I know that this has been shown before but I just wanted to show my set-up. I don't have a bottle tumbler but I am using a rock tumbler that I have had for years. I am only able to clean the inside of the smaller bottles  and I just put some mineral oil on the outside. Works pretty good. The larger the bottle the more copper you need and the tiny motor on the tumbler can't handle too much weight. I use about a 1/2 pound of copper per bottle max. 
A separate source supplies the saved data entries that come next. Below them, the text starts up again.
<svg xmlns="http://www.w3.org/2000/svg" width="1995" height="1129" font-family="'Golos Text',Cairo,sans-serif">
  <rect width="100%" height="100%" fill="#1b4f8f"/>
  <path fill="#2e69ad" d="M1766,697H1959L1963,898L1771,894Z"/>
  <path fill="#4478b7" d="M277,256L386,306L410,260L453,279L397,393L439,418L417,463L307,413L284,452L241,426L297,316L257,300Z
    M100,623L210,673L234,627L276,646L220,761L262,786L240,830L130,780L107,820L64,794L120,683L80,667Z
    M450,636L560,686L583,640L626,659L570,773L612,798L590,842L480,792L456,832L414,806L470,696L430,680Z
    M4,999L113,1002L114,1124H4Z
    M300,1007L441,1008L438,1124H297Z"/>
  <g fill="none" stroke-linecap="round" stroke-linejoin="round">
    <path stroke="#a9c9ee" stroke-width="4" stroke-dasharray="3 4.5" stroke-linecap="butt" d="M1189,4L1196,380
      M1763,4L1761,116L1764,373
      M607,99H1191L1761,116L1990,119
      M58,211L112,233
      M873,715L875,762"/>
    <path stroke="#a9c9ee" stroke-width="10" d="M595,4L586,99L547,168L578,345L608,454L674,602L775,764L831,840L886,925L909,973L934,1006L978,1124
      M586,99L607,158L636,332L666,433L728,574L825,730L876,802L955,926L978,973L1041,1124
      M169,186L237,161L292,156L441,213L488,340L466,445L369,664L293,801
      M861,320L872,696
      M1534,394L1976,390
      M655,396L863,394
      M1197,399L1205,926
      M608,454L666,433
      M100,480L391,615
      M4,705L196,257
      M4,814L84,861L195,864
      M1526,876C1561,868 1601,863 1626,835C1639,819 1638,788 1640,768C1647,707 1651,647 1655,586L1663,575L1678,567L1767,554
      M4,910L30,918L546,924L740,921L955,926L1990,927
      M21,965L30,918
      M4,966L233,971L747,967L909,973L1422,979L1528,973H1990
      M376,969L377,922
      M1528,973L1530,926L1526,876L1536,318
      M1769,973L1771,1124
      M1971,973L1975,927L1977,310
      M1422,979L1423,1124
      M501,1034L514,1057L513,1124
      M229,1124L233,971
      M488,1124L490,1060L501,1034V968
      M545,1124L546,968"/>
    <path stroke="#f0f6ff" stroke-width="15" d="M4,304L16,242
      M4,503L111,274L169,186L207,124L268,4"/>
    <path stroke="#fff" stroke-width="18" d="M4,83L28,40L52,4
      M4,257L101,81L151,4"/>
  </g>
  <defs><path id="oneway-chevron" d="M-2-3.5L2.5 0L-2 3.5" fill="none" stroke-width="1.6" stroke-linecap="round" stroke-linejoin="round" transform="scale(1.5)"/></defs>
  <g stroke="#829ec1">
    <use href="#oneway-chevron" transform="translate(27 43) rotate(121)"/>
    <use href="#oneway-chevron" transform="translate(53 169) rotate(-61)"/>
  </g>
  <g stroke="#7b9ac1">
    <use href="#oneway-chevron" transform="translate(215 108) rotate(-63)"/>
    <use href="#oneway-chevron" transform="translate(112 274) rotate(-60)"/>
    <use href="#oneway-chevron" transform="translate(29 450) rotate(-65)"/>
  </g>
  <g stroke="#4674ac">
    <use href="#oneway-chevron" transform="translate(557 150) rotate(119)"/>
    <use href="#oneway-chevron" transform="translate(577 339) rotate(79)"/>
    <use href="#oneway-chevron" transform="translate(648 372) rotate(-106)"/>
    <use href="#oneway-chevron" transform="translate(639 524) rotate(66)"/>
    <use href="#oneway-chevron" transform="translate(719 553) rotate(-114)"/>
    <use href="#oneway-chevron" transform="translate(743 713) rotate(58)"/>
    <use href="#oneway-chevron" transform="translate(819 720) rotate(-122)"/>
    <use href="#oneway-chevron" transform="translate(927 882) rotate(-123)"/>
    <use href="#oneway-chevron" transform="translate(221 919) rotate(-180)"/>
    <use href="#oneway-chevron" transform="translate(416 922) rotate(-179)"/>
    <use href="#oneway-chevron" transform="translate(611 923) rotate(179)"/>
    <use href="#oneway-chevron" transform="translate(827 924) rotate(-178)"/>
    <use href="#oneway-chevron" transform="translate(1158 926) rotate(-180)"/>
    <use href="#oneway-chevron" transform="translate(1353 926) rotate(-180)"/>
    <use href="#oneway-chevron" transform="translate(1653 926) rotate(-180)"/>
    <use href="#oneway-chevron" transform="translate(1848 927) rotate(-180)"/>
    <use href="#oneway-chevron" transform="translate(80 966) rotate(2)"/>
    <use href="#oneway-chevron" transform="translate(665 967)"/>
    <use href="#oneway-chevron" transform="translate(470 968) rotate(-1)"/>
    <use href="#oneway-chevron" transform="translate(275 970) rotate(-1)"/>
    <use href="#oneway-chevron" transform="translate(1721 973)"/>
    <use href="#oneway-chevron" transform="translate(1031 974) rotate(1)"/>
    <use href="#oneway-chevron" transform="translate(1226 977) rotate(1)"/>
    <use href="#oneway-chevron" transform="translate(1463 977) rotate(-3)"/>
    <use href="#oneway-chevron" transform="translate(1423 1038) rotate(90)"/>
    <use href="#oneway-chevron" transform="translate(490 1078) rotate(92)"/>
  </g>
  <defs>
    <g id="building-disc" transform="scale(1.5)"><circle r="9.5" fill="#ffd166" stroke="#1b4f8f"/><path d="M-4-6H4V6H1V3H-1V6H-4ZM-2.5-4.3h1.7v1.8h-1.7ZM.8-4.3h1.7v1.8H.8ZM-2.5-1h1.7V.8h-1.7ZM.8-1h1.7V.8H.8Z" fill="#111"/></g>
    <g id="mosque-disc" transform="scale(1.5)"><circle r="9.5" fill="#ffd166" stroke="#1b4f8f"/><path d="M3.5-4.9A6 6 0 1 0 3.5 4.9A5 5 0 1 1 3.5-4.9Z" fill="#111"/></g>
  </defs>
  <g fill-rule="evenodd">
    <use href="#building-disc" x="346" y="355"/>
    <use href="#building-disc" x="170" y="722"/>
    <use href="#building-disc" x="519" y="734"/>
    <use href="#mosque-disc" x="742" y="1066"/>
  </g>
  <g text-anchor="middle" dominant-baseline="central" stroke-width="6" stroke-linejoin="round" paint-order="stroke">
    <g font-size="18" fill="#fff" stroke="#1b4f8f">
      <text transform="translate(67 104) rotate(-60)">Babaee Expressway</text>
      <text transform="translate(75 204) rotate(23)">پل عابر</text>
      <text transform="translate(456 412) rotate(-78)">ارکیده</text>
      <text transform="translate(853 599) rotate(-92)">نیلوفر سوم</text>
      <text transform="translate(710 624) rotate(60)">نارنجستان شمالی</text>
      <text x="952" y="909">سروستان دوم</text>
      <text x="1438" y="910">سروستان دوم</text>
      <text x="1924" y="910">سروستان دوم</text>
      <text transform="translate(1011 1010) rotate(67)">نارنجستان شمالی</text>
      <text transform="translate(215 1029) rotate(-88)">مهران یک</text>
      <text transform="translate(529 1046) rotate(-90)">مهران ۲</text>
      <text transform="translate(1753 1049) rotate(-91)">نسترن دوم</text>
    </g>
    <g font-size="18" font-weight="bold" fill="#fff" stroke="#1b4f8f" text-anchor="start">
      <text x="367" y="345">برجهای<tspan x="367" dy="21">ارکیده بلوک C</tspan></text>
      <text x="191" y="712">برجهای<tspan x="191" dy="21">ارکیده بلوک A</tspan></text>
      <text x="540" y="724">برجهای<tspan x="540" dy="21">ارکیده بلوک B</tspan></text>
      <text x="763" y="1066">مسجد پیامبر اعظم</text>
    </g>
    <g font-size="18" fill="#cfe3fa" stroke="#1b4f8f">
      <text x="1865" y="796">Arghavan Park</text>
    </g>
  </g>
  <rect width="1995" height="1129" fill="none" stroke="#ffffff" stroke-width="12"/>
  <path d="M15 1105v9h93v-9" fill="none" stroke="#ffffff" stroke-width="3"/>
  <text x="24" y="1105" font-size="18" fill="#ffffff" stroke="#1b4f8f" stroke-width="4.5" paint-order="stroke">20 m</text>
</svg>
 I am able to get uncoated copper wire from a local scrap dealer for $3.00 a pound. I recycle all of the copper and brass that I have accumulated and can cut that $3.00 down considerably. Find a solid piece of steel and drill a hole through it from the top with about a 3/8" drill bit. Use the same drill bit to cut the small copper pieces. Drill a smaller diameter hole at right angles to the 1st hole to feed the copper wire through. As the copper wire feeds, the 3/8" drill cuts it in little pieces. I can cut about 10 pounds per hour at a considerable savings. BTW, I was able to find a few round pieces of stainless steel at the scrap yard with the holes already drilled. Works great. I use 2 vices, one to mount the drill and the other for the steel chuck. Heres some photos. Good luck.


----------



## Staunton Dan (Jul 4, 2008)

*RE: Cutting Copper Wire...2*

Cutting Copper Wire...2


----------



## Staunton Dan (Jul 4, 2008)

*RE: Cutting Copper Wire...3*

Cutting Copper Wire...3


----------



## GuntherHess (Jul 4, 2008)

You can actually buff the outside of bottles with a buffing wheel and polishing compound. You just have to be careful. I have done it on some bottles that just had some outside areas of stain. Cylinders are pretty easy, rectangular bottles with recessed panels are more difficult.


----------



## Staunton Dan (Jul 4, 2008)

Thanks Matt, I'll try that.


----------



## Staunton Dan (May 26, 2009)

Here's a repost for ncbred on how to cut copper wire or how I do it anyway.


----------



## capsoda (May 26, 2009)

#/16 is a bit too big Tim. Sell it and pic up a roll of 14/3. 12/3 will work ok but the smaller diameter wire gets into small places better.


----------



## ncbred (May 26, 2009)

Thanks for the repost.  Do they sell bare copper ground wire at places like Lowes?


----------



## LC (May 26, 2009)

I tried that once Matt , also learned the hard way about having to be extra careful . Of all bottles I tried first was a paneled pontiled soda from Cincinnati , put a nice long crack up the neck because of buffing in once place too long . Nothing like learning the hard way . As you say , You can definitely get good results using this method , but you do have to be extra careful not to get the glass too hot , for it surely will crack . I suggest to all that try this method to start out experimenting with a good old Junker bottle first to get the feel of what you are doing as for buffing with a compound .


----------



## Staunton Dan (May 26, 2009)

They might but that would be quite expensive. Now that the price of copper is down I can buy stripped 12 gauge for $1.50 per pound at a local scrap yard. I usually take my scrap copper and brass in at the same time and they give me 65 cents a pound for it. You'd be surprised how much there is in dumps. Every time I find a piece while digging, I put it aside. I don't have to clean it either except for knocking the dirt off and maybe taking a brush to it. 



> ORIGINAL:  ncbred
> 
> Thanks for the repost.  Do they sell bare copper ground wire at places like Lowes?


----------



## druggistnut (May 27, 2009)

If you're using a buffing wheel and jewelers/lapidary rouge, make sure to fill the bottle with water and cork it first. It will dissipate the majority of the friction heat. Better yet, if you can fill it with water and have a trickle flowing on the spot you are buffing, it will cool AND polish better.
 Bill


----------



## LC (May 27, 2009)

Another good suggestion Bill , I never thought of that at the time I was trying it .


----------